Highlight of Business Operations:

Net sales of components for corporate and regional aircraft were $11.8 million for the second quarter of 2009 compared to $14.1 million for the second quarter of 2008, a decrease of $2.3 million, or 16.3%. This decrease was primarily attributable to a decrease in sales of large cabin components for Gulfstream due to production rate cuts announced by Gulfstream in March 2009 and the resulting inventory adjustments implemented in connection with these production cuts. The decline in production was offset by $1.6 million in tooling sales.

Net sales of products used in large commercial aircraft were $18.2 million for the second quarter of 2009 compared to $12.4 million for the second quarter of 2008, an increase of $5.8 million, or 46.8%. The increase in net sales to this market was driven by support for the 767 wing modification and winglet program, which generated $7.6 million of sales. This increase was partially offset by a $1.0 million decrease in sales for the Boeing 737 from $7.1 million in the second quarter of 2008 to $6.1 million in the second quarter of 2009 due to inventory adjustments at a Tier 1 customer, and a $0.8 million decrease in sales for the 787 program primarily resulting from continued delay in the program.

Military products generated $8.7 million of net sales in the second quarter of 2009 compared to $11.7 million in the second quarter of 2008, a decrease of $3.0 million, or 25.6%. This decrease resulted from net sales for the Sikorsky Blackhawk program, which generated $6.2 million of net sales in the second quarter of 2009 compared to $9.0 million in the second quarter of 2008, primarily due to changes made in the customer s inventory management process.

Net sales for the Engineering Services segment were $22.6 million for the second quarter of 2009 compared to $24.0 million for the second quarter of 2008, a decrease of $1.4 million, or 5.8%. This decrease resulted from lower client overtime requirements in 2009 compared to 2008. Approximately $22.0 million, or 97.3% of the segment s revenues, were recorded under reimbursement type contracts for engineering services compared to $23.4 million, or 97.5% of the segment s revenues, for the second quarter of 2008, a decrease of $1.4 million or 6.0%. These revenues are generated from labor hours incurred at varying, pre-negotiated rates and other direct costs plus an administrative fee. Net sales under these reimbursement contracts are primarily for commercial, corporate and military markets.

Net sales for services supporting corporate and regional aircraft, the majority of which relate to the development of new and redesigned aircraft, were $4.6 million in the second quarter of 2009 compared to $8.4 million for the second quarter of 2008, a decrease of $3.8 million, or 45.2%. The majority of the 2008 revenue was due to the development of the Gulfstream G650. In 2009, the decrease in services required on the Gulfstream G650 was partially offset by our support on Bombardier s Learjet 85.

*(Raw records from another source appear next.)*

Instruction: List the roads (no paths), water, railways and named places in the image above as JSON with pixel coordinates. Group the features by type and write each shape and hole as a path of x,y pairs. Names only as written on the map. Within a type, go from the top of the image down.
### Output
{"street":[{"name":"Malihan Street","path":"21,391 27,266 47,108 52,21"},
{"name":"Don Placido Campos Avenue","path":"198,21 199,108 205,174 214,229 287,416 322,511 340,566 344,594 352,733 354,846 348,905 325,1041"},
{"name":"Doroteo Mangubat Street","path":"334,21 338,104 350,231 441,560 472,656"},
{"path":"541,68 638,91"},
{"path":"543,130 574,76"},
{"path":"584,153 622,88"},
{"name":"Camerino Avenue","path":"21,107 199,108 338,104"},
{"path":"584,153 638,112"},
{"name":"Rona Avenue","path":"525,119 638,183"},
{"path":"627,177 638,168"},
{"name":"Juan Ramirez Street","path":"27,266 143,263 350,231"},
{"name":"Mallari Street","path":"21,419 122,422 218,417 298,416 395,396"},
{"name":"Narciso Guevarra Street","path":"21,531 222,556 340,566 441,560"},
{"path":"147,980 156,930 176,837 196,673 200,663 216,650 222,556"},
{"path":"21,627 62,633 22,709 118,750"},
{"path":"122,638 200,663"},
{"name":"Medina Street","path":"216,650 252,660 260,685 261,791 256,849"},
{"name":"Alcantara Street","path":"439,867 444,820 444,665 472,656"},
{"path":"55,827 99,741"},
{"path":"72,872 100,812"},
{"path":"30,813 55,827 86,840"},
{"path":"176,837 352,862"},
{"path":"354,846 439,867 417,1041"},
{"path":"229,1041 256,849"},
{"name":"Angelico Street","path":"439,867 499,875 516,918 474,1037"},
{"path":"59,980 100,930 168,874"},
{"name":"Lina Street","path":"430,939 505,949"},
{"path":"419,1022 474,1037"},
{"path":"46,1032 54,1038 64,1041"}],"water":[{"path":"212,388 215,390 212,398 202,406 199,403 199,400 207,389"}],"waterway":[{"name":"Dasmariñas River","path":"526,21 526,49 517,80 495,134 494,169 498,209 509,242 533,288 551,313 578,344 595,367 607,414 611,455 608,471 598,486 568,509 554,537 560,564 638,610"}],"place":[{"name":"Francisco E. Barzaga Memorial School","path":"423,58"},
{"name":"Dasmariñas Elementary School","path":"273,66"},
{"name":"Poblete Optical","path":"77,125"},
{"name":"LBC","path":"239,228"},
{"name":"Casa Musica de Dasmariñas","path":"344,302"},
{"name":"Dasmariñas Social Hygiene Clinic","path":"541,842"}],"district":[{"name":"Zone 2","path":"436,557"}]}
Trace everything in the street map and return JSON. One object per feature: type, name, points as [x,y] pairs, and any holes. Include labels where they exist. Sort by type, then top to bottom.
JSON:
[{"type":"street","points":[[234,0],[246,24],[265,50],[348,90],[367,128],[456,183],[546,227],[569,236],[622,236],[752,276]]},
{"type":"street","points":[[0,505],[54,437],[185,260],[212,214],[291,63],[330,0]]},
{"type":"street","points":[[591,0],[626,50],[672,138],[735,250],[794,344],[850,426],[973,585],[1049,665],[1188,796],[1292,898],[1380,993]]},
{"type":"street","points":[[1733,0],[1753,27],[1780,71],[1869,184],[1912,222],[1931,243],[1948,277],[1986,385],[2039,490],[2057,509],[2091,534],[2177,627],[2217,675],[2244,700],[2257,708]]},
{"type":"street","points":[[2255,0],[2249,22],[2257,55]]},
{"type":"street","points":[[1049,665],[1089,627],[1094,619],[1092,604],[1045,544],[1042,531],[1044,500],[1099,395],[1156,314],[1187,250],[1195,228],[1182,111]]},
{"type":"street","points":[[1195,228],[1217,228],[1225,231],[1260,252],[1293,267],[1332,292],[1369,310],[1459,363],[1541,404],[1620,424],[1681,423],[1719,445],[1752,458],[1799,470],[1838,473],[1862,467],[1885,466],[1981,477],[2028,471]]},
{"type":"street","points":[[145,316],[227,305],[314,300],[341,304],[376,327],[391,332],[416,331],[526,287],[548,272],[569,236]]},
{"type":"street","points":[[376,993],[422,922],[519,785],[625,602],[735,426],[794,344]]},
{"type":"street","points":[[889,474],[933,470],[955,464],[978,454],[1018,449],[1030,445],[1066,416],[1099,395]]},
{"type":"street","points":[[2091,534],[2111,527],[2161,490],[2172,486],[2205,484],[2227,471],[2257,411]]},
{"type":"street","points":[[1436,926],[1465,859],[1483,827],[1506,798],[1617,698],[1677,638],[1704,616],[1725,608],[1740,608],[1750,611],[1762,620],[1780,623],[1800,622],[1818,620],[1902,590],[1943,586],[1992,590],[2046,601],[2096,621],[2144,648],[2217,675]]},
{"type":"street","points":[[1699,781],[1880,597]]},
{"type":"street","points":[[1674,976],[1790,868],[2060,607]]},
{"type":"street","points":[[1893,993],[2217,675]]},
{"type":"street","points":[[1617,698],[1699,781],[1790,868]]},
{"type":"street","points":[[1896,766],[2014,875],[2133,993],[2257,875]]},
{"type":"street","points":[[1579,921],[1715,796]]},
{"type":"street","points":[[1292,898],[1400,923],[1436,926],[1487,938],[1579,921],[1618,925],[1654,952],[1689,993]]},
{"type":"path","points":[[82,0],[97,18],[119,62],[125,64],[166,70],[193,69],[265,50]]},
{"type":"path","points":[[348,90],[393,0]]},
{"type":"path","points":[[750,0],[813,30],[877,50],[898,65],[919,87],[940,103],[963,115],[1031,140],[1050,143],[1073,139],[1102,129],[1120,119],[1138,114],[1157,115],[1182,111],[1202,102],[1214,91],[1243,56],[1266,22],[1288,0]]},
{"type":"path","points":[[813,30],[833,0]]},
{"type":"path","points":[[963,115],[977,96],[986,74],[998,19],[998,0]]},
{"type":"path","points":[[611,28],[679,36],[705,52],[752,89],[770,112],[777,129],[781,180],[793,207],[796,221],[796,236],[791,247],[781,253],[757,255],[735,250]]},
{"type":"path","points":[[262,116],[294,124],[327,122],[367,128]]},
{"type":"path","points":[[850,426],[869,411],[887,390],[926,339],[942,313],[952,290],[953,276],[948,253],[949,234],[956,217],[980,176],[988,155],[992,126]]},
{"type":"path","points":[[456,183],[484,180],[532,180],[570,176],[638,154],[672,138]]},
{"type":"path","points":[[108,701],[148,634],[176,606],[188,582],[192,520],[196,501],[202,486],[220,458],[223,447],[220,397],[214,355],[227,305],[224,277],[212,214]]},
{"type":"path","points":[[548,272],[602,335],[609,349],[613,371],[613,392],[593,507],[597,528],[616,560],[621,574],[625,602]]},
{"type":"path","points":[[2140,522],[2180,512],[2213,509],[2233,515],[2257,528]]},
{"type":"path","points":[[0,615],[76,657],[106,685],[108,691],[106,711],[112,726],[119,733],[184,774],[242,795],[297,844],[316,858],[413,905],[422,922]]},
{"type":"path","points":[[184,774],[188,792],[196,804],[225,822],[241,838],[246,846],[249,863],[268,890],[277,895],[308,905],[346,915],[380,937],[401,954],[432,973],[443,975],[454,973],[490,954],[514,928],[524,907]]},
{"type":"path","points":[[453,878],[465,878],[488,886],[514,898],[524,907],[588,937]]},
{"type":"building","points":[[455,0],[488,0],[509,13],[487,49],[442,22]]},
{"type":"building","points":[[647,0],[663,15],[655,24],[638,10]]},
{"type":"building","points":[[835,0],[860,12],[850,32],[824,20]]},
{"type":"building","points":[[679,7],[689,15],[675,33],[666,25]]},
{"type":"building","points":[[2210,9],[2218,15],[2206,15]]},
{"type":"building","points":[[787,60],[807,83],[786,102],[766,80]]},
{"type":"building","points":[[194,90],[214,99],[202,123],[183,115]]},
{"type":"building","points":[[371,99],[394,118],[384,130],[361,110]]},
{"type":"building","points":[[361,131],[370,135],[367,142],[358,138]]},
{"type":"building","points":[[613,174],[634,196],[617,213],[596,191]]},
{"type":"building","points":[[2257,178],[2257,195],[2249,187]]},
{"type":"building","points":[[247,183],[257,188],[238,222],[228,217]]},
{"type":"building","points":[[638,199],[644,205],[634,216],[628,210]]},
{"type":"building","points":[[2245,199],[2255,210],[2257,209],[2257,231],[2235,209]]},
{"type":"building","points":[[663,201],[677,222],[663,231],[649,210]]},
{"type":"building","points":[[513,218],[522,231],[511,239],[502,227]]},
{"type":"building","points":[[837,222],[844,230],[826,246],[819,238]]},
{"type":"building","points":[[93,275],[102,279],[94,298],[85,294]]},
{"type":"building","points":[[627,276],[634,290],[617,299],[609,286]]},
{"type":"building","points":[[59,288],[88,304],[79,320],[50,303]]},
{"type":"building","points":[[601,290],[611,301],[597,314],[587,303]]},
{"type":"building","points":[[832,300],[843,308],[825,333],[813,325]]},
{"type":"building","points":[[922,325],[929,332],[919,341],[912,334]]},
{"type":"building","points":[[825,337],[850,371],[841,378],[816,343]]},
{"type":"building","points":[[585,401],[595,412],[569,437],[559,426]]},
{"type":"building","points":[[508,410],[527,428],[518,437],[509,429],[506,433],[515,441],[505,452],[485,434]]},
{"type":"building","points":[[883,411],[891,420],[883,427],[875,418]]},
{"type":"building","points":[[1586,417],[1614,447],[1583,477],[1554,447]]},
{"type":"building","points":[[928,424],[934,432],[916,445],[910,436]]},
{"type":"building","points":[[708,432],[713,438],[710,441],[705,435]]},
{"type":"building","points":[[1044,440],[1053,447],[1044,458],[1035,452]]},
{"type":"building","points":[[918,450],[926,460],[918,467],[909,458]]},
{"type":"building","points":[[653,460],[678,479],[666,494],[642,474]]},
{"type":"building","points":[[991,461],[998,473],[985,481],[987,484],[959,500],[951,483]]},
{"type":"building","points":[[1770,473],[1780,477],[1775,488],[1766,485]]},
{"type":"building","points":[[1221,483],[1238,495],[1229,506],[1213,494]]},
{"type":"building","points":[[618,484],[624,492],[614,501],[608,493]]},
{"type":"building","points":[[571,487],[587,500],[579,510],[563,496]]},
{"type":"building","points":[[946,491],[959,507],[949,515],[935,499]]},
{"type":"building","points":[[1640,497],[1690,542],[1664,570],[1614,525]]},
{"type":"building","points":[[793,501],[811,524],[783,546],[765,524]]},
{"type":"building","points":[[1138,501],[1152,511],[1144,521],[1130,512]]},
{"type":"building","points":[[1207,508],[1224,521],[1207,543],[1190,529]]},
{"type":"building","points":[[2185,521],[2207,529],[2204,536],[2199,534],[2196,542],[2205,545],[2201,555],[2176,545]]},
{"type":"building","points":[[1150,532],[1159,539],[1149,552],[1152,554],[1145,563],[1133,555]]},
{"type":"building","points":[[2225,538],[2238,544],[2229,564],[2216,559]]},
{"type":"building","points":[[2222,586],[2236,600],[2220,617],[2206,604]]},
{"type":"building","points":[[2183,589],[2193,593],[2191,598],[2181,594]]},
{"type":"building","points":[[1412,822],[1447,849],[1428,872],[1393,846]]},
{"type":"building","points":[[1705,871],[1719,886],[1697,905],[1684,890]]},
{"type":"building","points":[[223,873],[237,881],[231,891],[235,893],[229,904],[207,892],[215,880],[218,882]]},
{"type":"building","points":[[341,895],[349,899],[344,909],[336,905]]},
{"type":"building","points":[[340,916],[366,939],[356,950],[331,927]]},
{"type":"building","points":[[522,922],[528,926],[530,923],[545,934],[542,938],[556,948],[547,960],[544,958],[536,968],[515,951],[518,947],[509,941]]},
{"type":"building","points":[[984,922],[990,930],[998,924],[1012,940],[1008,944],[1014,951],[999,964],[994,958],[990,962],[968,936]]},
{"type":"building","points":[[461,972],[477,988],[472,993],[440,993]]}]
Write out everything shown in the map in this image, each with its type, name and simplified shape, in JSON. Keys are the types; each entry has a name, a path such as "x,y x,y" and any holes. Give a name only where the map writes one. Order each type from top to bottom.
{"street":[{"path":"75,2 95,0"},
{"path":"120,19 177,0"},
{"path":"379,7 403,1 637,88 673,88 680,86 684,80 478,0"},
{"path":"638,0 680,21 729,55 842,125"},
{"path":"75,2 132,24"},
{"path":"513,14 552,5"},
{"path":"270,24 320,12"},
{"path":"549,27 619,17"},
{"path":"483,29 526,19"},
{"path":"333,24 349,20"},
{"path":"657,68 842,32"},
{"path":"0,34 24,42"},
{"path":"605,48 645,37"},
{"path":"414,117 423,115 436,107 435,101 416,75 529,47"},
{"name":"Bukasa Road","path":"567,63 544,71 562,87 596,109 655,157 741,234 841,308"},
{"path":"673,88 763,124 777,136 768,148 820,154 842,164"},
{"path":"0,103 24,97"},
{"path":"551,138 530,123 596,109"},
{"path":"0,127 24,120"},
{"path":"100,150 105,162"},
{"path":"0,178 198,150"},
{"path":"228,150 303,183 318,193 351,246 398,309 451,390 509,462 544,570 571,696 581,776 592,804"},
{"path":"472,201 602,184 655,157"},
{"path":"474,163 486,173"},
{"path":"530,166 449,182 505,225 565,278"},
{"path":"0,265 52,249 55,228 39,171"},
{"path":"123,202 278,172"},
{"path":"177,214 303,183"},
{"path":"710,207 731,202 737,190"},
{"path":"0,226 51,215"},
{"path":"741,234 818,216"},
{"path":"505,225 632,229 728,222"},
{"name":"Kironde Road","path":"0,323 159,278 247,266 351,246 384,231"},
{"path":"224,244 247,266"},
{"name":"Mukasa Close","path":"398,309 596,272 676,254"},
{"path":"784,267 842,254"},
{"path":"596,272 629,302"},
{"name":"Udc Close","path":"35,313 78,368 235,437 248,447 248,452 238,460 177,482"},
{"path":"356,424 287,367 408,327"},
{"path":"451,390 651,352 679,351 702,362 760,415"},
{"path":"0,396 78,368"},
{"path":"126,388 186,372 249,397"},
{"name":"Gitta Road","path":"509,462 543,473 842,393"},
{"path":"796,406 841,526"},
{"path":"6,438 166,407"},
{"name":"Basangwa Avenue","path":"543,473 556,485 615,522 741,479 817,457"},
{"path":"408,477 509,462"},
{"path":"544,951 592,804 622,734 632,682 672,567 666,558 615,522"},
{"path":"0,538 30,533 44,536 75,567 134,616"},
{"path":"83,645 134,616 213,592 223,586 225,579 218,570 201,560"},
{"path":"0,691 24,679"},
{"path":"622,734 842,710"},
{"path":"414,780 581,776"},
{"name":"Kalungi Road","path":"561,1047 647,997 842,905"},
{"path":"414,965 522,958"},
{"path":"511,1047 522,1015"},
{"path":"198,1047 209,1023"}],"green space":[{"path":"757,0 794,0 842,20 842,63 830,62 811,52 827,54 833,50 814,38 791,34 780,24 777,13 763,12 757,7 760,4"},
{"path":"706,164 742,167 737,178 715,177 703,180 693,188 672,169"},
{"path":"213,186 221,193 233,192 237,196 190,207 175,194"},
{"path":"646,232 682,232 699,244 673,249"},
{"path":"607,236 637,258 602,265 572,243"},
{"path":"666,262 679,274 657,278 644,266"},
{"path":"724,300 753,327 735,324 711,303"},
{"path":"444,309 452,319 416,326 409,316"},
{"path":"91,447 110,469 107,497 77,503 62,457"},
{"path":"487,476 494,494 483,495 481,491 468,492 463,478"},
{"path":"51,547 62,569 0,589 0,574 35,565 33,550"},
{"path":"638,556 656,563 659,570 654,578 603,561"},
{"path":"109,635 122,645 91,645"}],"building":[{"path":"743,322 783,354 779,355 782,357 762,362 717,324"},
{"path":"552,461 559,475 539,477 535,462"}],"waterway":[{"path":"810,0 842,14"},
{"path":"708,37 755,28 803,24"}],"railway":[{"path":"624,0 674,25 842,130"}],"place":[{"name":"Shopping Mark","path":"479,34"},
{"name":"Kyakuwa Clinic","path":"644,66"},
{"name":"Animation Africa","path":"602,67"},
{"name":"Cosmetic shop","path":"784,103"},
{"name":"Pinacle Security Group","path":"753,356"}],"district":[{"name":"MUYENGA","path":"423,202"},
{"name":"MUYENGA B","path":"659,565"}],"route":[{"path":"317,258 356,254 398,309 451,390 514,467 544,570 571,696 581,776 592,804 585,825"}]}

Net sales for services for large commercial aircraft were $10.2 million in the second quarter of 2009, down $1.0 million, or 8.9%, from $11.2 million in the second quarter of 2008. These revenues are primarily from design programs supporting Boeing s 747-8, 777-Freighter and 787 platforms. In addition to decreases in overtime requirements, large commercial aircraft revenue declined due to the completion of some of the related engineering tasks.